[Dataset records]
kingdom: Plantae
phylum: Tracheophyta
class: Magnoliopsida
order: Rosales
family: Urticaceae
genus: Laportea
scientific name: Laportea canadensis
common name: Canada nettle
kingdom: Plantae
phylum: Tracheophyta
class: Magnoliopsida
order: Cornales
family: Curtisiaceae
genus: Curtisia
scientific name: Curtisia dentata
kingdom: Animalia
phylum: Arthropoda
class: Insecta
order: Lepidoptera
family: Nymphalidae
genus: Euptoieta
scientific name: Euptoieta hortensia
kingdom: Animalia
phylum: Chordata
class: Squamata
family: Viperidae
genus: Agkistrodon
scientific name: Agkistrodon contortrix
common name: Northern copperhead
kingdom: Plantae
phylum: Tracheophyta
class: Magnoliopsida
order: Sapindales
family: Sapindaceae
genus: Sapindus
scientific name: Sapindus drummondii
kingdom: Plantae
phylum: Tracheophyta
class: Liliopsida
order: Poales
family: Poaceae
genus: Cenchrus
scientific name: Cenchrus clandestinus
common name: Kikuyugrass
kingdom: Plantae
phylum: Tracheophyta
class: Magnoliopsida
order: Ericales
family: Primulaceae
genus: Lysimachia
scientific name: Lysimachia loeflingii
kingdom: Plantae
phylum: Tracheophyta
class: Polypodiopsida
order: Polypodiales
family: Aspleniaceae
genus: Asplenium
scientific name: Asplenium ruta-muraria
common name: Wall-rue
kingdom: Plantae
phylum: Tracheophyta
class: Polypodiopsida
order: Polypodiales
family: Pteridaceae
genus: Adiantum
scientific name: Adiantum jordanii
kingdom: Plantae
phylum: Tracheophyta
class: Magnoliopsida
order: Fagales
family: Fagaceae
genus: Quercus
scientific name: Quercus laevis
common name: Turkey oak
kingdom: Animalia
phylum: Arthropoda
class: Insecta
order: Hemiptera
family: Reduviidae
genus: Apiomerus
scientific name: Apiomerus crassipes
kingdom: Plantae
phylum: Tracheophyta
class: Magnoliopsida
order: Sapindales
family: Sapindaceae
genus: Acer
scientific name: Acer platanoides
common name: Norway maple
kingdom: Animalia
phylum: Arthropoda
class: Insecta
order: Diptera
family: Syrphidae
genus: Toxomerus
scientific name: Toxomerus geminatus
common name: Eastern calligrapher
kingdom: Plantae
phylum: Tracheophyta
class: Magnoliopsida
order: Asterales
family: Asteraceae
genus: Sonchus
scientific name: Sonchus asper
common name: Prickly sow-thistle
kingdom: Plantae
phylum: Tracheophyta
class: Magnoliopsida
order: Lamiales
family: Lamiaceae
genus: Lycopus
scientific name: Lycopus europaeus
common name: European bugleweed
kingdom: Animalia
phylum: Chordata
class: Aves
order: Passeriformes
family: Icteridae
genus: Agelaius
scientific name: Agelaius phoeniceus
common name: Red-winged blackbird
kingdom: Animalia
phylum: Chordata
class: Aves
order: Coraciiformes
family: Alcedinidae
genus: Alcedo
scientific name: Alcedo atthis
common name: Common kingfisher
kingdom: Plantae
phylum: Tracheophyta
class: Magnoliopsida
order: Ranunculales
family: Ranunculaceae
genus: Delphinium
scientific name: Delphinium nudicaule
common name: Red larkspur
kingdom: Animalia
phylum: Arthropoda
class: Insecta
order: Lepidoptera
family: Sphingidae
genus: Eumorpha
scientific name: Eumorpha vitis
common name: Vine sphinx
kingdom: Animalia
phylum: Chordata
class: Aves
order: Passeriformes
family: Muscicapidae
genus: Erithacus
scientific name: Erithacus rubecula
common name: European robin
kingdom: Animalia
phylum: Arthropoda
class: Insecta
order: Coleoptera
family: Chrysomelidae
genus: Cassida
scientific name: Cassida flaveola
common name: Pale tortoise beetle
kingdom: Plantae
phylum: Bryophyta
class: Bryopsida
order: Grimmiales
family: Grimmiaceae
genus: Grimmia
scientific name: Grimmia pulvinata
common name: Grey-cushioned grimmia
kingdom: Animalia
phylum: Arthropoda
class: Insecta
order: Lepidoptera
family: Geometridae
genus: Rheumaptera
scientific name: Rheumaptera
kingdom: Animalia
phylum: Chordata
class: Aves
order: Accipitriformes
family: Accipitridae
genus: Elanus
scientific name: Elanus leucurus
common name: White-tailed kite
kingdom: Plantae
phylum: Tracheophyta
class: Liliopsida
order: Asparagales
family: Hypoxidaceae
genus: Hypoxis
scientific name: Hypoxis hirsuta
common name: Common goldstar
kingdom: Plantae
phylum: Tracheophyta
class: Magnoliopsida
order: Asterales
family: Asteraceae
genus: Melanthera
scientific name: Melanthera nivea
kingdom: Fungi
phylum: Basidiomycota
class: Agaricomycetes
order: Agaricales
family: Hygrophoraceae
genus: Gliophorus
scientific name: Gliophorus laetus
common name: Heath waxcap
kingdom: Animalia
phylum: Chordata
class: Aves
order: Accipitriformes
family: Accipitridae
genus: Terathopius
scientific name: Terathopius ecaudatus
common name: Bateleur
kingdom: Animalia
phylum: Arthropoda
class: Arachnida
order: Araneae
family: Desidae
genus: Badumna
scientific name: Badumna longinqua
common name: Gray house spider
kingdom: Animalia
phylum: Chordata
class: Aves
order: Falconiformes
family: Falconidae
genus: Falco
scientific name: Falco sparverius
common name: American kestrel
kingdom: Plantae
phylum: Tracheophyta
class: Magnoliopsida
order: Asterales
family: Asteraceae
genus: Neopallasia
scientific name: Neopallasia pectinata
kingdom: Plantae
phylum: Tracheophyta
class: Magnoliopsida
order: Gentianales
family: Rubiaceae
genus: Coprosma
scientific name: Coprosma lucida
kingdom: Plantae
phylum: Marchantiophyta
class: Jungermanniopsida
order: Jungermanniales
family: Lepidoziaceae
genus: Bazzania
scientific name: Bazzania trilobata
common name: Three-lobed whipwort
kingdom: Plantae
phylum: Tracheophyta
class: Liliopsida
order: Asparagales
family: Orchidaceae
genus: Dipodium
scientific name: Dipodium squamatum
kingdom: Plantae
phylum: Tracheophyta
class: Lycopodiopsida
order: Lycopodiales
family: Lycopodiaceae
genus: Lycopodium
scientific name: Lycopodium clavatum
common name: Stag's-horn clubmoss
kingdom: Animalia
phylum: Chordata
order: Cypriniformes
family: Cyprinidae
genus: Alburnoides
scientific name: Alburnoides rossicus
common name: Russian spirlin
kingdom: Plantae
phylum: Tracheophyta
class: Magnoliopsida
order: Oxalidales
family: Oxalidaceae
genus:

» TASK
Return every line of the records above unchanged and in the same order.

» ANSWER
kingdom: Plantae
phylum: Tracheophyta
class: Magnoliopsida
order: Rosales
family: Urticaceae
genus: Laportea
scientific name: Laportea canadensis
common name: Canada nettle
kingdom: Plantae
phylum: Tracheophyta
class: Magnoliopsida
order: Cornales
family: Curtisiaceae
genus: Curtisia
scientific name: Curtisia dentata
kingdom: Animalia
phylum: Arthropoda
class: Insecta
order: Lepidoptera
family: Nymphalidae
genus: Euptoieta
scientific name: Euptoieta hortensia
kingdom: Animalia
phylum: Chordata
class: Squamata
family: Viperidae
genus: Agkistrodon
scientific name: Agkistrodon contortrix
common name: Northern copperhead
kingdom: Plantae
phylum: Tracheophyta
class: Magnoliopsida
order: Sapindales
family: Sapindaceae
genus: Sapindus
scientific name: Sapindus drummondii
kingdom: Plantae
phylum: Tracheophyta
class: Liliopsida
order: Poales
family: Poaceae
genus: Cenchrus
scientific name: Cenchrus clandestinus
common name: Kikuyugrass
kingdom: Plantae
phylum: Tracheophyta
class: Magnoliopsida
order: Ericales
family: Primulaceae
genus: Lysimachia
scientific name: Lysimachia loeflingii
kingdom: Plantae
phylum: Tracheophyta
class: Polypodiopsida
order: Polypodiales
family: Aspleniaceae
genus: Asplenium
scientific name: Asplenium ruta-muraria
common name: Wall-rue
kingdom: Plantae
phylum: Tracheophyta
class: Polypodiopsida
order: Polypodiales
family: Pteridaceae
genus: Adiantum
scientific name: Adiantum jordanii
kingdom: Plantae
phylum: Tracheophyta
class: Magnoliopsida
order: Fagales
family: Fagaceae
genus: Quercus
scientific name: Quercus laevis
common name: Turkey oak
kingdom: Animalia
phylum: Arthropoda
class: Insecta
order: Hemiptera
family: Reduviidae
genus: Apiomerus
scientific name: Apiomerus crassipes
kingdom: Plantae
phylum: Tracheophyta
class: Magnoliopsida
order: Sapindales
family: Sapindaceae
genus: Acer
scientific name: Acer platanoides
common name: Norway maple
kingdom: Animalia
phylum: Arthropoda
class: Insecta
order: Diptera
family: Syrphidae
genus: Toxomerus
scientific name: Toxomerus geminatus
common name: Eastern calligrapher
kingdom: Plantae
phylum: Tracheophyta
class: Magnoliopsida
order: Asterales
family: Asteraceae
genus: Sonchus
scientific name: Sonchus asper
common name: Prickly sow-thistle
kingdom: Plantae
phylum: Tracheophyta
class: Magnoliopsida
order: Lamiales
family: Lamiaceae
genus: Lycopus
scientific name: Lycopus europaeus
common name: European bugleweed
kingdom: Animalia
phylum: Chordata
class: Aves
order: Passeriformes
family: Icteridae
genus: Agelaius
scientific name: Agelaius phoeniceus
common name: Red-winged blackbird
kingdom: Animalia
phylum: Chordata
class: Aves
order: Coraciiformes
family: Alcedinidae
genus: Alcedo
scientific name: Alcedo atthis
common name: Common kingfisher
kingdom: Plantae
phylum: Tracheophyta
class: Magnoliopsida
order: Ranunculales
family: Ranunculaceae
genus: Delphinium
scientific name: Delphinium nudicaule
common name: Red larkspur
kingdom: Animalia
phylum: Arthropoda
class: Insecta
order: Lepidoptera
family: Sphingidae
genus: Eumorpha
scientific name: Eumorpha vitis
common name: Vine sphinx
kingdom: Animalia
phylum: Chordata
class: Aves
order: Passeriformes
family: Muscicapidae
genus: Erithacus
scientific name: Erithacus rubecula
common name: European robin
kingdom: Animalia
phylum: Arthropoda
class: Insecta
order: Coleoptera
family: Chrysomelidae
genus: Cassida
scientific name: Cassida flaveola
common name: Pale tortoise beetle
kingdom: Plantae
phylum: Bryophyta
class: Bryopsida
order: Grimmiales
family: Grimmiaceae
genus: Grimmia
scientific name: Grimmia pulvinata
common name: Grey-cushioned grimmia
kingdom: Animalia
phylum: Arthropoda
class: Insecta
order: Lepidoptera
family: Geometridae
genus: Rheumaptera
scientific name: Rheumaptera
kingdom: Animalia
phylum: Chordata
class: Aves
order: Accipitriformes
family: Accipitridae
genus: Elanus
scientific name: Elanus leucurus
common name: White-tailed kite
kingdom: Plantae
phylum: Tracheophyta
class: Liliopsida
order: Asparagales
family: Hypoxidaceae
genus: Hypoxis
scientific name: Hypoxis hirsuta
common name: Common goldstar
kingdom: Plantae
phylum: Tracheophyta
class: Magnoliopsida
order: Asterales
family: Asteraceae
genus: Melanthera
scientific name: Melanthera nivea
kingdom: Fungi
phylum: Basidiomycota
class: Agaricomycetes
order: Agaricales
family: Hygrophoraceae
genus: Gliophorus
scientific name: Gliophorus laetus
common name: Heath waxcap
kingdom: Animalia
phylum: Chordata
class: Aves
order: Accipitriformes
family: Accipitridae
genus: Terathopius
scientific name: Terathopius ecaudatus
common name: Bateleur
kingdom: Animalia
phylum: Arthropoda
class: Arachnida
order: Araneae
family: Desidae
genus: Badumna
scientific name: Badumna longinqua
common name: Gray house spider
kingdom: Animalia
phylum: Chordata
class: Aves
order: Falconiformes
family: Falconidae
genus: Falco
scientific name: Falco sparverius
common name: American kestrel
kingdom: Plantae
phylum: Tracheophyta
class: Magnoliopsida
order: Asterales
family: Asteraceae
genus: Neopallasia
scientific name: Neopallasia pectinata
kingdom: Plantae
phylum: Tracheophyta
class: Magnoliopsida
order: Gentianales
family: Rubiaceae
genus: Coprosma
scientific name: Coprosma lucida
kingdom: Plantae
phylum: Marchantiophyta
class: Jungermanniopsida
order: Jungermanniales
family: Lepidoziaceae
genus: Bazzania
scientific name: Bazzania trilobata
common name: Three-lobed whipwort
kingdom: Plantae
phylum: Tracheophyta
class: Liliopsida
order: Asparagales
family: Orchidaceae
genus: Dipodium
scientific name: Dipodium squamatum
kingdom: Plantae
phylum: Tracheophyta
class: Lycopodiopsida
order: Lycopodiales
family: Lycopodiaceae
genus: Lycopodium
scientific name: Lycopodium clavatum
common name: Stag's-horn clubmoss
kingdom: Animalia
phylum: Chordata
order: Cypriniformes
family: Cyprinidae
genus: Alburnoides
scientific name: Alburnoides rossicus
common name: Russian spirlin
kingdom: Plantae
phylum: Tracheophyta
class: Magnoliopsida
order: Oxalidales
family: Oxalidaceae
genus:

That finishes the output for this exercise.